# TASK DIRECTIONS
Could you print each of the entries below line for line, without changing anything?

# RECORDS TO PROCESS
:::

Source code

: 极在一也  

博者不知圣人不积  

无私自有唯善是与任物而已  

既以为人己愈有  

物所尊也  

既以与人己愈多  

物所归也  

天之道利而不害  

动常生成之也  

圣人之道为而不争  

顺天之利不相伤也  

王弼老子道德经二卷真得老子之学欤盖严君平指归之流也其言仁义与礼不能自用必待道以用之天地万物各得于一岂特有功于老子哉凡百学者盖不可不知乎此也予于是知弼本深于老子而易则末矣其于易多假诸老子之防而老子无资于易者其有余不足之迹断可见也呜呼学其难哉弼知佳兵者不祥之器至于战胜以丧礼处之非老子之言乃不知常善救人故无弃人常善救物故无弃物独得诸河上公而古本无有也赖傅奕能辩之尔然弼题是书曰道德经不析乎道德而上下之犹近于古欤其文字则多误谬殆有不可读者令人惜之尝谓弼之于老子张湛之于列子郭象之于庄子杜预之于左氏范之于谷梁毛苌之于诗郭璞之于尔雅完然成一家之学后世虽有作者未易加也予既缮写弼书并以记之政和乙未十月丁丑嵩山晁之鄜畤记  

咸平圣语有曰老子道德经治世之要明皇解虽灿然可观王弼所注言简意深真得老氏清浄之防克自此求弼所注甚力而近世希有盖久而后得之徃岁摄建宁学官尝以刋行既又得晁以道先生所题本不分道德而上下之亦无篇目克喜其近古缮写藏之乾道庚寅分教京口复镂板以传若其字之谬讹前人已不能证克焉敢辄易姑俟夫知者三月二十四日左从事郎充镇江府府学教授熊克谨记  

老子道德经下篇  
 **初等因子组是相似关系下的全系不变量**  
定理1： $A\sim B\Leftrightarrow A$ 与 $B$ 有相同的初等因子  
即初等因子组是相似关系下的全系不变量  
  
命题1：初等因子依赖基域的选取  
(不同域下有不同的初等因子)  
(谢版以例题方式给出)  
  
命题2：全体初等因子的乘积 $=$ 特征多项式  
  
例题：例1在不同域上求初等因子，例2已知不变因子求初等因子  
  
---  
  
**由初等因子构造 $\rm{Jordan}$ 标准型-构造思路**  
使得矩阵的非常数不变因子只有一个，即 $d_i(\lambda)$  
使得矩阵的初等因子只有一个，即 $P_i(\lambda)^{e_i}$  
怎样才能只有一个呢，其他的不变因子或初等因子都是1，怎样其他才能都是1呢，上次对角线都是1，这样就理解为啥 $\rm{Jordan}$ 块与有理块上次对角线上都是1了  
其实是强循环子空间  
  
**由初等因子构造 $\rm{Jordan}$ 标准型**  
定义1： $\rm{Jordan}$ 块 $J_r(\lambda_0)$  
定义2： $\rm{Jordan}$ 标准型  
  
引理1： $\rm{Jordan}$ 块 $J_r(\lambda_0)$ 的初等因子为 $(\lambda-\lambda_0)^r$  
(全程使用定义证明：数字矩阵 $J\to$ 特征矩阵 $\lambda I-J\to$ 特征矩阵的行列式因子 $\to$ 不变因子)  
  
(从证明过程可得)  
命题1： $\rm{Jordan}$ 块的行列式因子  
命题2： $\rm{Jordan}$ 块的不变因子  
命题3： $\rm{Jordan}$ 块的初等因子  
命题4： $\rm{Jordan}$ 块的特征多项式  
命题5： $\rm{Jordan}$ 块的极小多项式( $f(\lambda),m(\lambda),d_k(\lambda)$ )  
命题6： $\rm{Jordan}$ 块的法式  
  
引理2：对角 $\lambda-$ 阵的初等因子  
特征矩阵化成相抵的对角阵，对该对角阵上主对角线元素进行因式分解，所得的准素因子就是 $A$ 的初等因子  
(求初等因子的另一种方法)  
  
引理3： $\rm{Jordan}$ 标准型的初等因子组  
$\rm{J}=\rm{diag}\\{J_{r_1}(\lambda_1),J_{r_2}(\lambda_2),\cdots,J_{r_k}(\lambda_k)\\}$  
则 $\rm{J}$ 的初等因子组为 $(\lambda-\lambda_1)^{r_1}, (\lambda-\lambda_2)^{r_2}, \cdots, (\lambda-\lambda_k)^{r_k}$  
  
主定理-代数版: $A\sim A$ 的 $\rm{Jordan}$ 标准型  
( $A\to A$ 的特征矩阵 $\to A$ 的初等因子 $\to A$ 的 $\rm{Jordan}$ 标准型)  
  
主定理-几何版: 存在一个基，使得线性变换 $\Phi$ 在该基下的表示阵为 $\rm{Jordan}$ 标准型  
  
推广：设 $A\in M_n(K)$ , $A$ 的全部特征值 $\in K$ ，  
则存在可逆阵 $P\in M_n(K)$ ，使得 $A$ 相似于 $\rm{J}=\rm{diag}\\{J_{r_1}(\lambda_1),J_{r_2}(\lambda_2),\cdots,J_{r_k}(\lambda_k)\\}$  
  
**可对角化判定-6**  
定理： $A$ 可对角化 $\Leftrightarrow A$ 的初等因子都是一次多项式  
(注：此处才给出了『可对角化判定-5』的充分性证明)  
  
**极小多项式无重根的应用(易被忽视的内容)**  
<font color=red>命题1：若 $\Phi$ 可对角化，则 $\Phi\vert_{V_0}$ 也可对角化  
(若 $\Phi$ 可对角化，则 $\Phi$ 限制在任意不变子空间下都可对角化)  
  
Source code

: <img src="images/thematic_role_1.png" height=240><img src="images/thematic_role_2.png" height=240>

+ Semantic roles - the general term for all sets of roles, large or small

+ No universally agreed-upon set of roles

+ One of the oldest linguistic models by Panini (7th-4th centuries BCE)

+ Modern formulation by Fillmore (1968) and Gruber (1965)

:::

# RESPONSE AREA
Source code

: 极在一也  

博者不知圣人不积  

无私自有唯善是与任物而已  

既以为人己愈有  

物所尊也  

既以与人己愈多  

物所归也  

天之道利而不害  

动常生成之也  

圣人之道为而不争  

顺天之利不相伤也  

王弼老子道德经二卷真得老子之学欤盖严君平指归之流也其言仁义与礼不能自用必待道以用之天地万物各得于一岂特有功于老子哉凡百学者盖不可不知乎此也予于是知弼本深于老子而易则末矣其于易多假诸老子之防而老子无资于易者其有余不足之迹断可见也呜呼学其难哉弼知佳兵者不祥之器至于战胜以丧礼处之非老子之言乃不知常善救人故无弃人常善救物故无弃物独得诸河上公而古本无有也赖傅奕能辩之尔然弼题是书曰道德经不析乎道德而上下之犹近于古欤其文字则多误谬殆有不可读者令人惜之尝谓弼之于老子张湛之于列子郭象之于庄子杜预之于左氏范之于谷梁毛苌之于诗郭璞之于尔雅完然成一家之学后世虽有作者未易加也予既缮写弼书并以记之政和乙未十月丁丑嵩山晁之鄜畤记  

咸平圣语有曰老子道德经治世之要明皇解虽灿然可观王弼所注言简意深真得老氏清浄之防克自此求弼所注甚力而近世希有盖久而后得之徃岁摄建宁学官尝以刋行既又得晁以道先生所题本不分道德而上下之亦无篇目克喜其近古缮写藏之乾道庚寅分教京口复镂板以传若其字之谬讹前人已不能证克焉敢辄易姑俟夫知者三月二十四日左从事郎充镇江府府学教授熊克谨记  

老子道德经下篇  
 **初等因子组是相似关系下的全系不变量**  
定理1： $A\sim B\Leftrightarrow A$ 与 $B$ 有相同的初等因子  
即初等因子组是相似关系下的全系不变量  
  
命题1：初等因子依赖基域的选取  
(不同域下有不同的初等因子)  
(谢版以例题方式给出)  
  
命题2：全体初等因子的乘积 $=$ 特征多项式  
  
例题：例1在不同域上求初等因子，例2已知不变因子求初等因子  
  
---  
  
**由初等因子构造 $\rm{Jordan}$ 标准型-构造思路**  
使得矩阵的非常数不变因子只有一个，即 $d_i(\lambda)$  
使得矩阵的初等因子只有一个，即 $P_i(\lambda)^{e_i}$  
怎样才能只有一个呢，其他的不变因子或初等因子都是1，怎样其他才能都是1呢，上次对角线都是1，这样就理解为啥 $\rm{Jordan}$ 块与有理块上次对角线上都是1了  
其实是强循环子空间  
  
**由初等因子构造 $\rm{Jordan}$ 标准型**  
定义1： $\rm{Jordan}$ 块 $J_r(\lambda_0)$  
定义2： $\rm{Jordan}$ 标准型  
  
引理1： $\rm{Jordan}$ 块 $J_r(\lambda_0)$ 的初等因子为 $(\lambda-\lambda_0)^r$  
(全程使用定义证明：数字矩阵 $J\to$ 特征矩阵 $\lambda I-J\to$ 特征矩阵的行列式因子 $\to$ 不变因子)  
  
(从证明过程可得)  
命题1： $\rm{Jordan}$ 块的行列式因子  
命题2： $\rm{Jordan}$ 块的不变因子  
命题3： $\rm{Jordan}$ 块的初等因子  
命题4： $\rm{Jordan}$ 块的特征多项式  
命题5： $\rm{Jordan}$ 块的极小多项式( $f(\lambda),m(\lambda),d_k(\lambda)$ )  
命题6： $\rm{Jordan}$ 块的法式  
  
引理2：对角 $\lambda-$ 阵的初等因子  
特征矩阵化成相抵的对角阵，对该对角阵上主对角线元素进行因式分解，所得的准素因子就是 $A$ 的初等因子  
(求初等因子的另一种方法)  
  
引理3： $\rm{Jordan}$ 标准型的初等因子组  
$\rm{J}=\rm{diag}\\{J_{r_1}(\lambda_1),J_{r_2}(\lambda_2),\cdots,J_{r_k}(\lambda_k)\\}$  
则 $\rm{J}$ 的初等因子组为 $(\lambda-\lambda_1)^{r_1}, (\lambda-\lambda_2)^{r_2}, \cdots, (\lambda-\lambda_k)^{r_k}$  
  
主定理-代数版: $A\sim A$ 的 $\rm{Jordan}$ 标准型  
( $A\to A$ 的特征矩阵 $\to A$ 的初等因子 $\to A$ 的 $\rm{Jordan}$ 标准型)  
  
主定理-几何版: 存在一个基，使得线性变换 $\Phi$ 在该基下的表示阵为 $\rm{Jordan}$ 标准型  
  
推广：设 $A\in M_n(K)$ , $A$ 的全部特征值 $\in K$ ，  
则存在可逆阵 $P\in M_n(K)$ ，使得 $A$ 相似于 $\rm{J}=\rm{diag}\\{J_{r_1}(\lambda_1),J_{r_2}(\lambda_2),\cdots,J_{r_k}(\lambda_k)\\}$  
  
**可对角化判定-6**  
定理： $A$ 可对角化 $\Leftrightarrow A$ 的初等因子都是一次多项式  
(注：此处才给出了『可对角化判定-5』的充分性证明)  
  
**极小多项式无重根的应用(易被忽视的内容)**  
<font color=red>命题1：若 $\Phi$ 可对角化，则 $\Phi\vert_{V_0}$ 也可对角化  
(若 $\Phi$ 可对角化，则 $\Phi$ 限制在任意不变子空间下都可对角化)  
  
Source code

: <img src="images/thematic_role_1.png" height=240><img src="images/thematic_role_2.png" height=240>

+ Semantic roles - the general term for all sets of roles, large or small

+ No universally agreed-upon set of roles

+ One of the oldest linguistic models by Panini (7th-4th centuries BCE)

+ Modern formulation by Fillmore (1968) and Gruber (1965)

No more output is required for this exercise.